(Dataset excerpts)
★ ★ ★ ★

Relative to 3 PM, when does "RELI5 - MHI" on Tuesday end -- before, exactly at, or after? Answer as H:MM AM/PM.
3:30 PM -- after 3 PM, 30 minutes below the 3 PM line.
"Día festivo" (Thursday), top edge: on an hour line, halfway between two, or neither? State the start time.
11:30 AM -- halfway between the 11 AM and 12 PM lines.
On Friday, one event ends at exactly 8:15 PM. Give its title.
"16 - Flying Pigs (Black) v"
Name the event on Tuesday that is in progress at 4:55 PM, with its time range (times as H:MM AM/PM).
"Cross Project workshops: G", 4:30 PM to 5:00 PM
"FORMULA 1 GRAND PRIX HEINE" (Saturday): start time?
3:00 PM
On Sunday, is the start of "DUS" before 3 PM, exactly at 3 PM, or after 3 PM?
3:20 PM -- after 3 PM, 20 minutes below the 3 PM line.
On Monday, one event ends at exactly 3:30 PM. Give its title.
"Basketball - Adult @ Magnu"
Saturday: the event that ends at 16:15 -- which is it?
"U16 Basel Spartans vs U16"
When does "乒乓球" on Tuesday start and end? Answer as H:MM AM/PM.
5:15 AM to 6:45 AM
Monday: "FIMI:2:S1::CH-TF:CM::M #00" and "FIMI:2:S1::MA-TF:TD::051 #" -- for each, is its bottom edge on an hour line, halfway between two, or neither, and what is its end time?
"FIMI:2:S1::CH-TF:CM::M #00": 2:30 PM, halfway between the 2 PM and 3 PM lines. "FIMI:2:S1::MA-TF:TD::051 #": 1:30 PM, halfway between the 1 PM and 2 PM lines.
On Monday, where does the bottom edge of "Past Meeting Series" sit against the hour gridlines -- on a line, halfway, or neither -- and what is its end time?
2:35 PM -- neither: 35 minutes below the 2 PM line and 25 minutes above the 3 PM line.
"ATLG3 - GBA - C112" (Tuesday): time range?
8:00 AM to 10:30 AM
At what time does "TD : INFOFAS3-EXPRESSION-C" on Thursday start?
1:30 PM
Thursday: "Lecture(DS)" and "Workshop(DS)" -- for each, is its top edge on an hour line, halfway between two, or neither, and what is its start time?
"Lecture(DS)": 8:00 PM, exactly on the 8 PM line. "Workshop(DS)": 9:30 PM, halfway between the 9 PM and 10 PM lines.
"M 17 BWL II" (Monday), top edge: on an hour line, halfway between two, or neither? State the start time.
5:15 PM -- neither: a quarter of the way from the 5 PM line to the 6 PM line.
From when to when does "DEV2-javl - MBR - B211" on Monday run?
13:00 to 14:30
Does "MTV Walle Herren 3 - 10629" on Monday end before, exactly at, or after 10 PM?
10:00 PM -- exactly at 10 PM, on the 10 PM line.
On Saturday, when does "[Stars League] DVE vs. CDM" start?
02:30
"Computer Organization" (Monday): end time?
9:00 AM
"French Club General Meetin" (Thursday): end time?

★ ★ ★ ★

OBJECTIVE
Can you format the data, starting with the line that contains "At what time" and running through the end, as a numbered list with any blank lines dropped?

SOLUTION FOR THIS TASK
1. At what time does "TD : INFOFAS3-EXPRESSION-C" on Thursday start?
2. 1:30 PM
3. Thursday: "Lecture(DS)" and "Workshop(DS)" -- for each, is its top edge on an hour line, halfway between two, or neither, and what is its start time?
4. "Lecture(DS)": 8:00 PM, exactly on the 8 PM line. "Workshop(DS)": 9:30 PM, halfway between the 9 PM and 10 PM lines.
5. "M 17 BWL II" (Monday), top edge: on an hour line, halfway between two, or neither? State the start time.
6. 5:15 PM -- neither: a quarter of the way from the 5 PM line to the 6 PM line.
7. From when to when does "DEV2-javl - MBR - B211" on Monday run?
8. 13:00 to 14:30
9. Does "MTV Walle Herren 3 - 10629" on Monday end before, exactly at, or after 10 PM?
10. 10:00 PM -- exactly at 10 PM, on the 10 PM line.
11. On Saturday, when does "[Stars League] DVE vs. CDM" start?
12. 02:30
13. "Computer Organization" (Monday): end time?
14. 9:00 AM
15. "French Club General Meetin" (Thursday): end time?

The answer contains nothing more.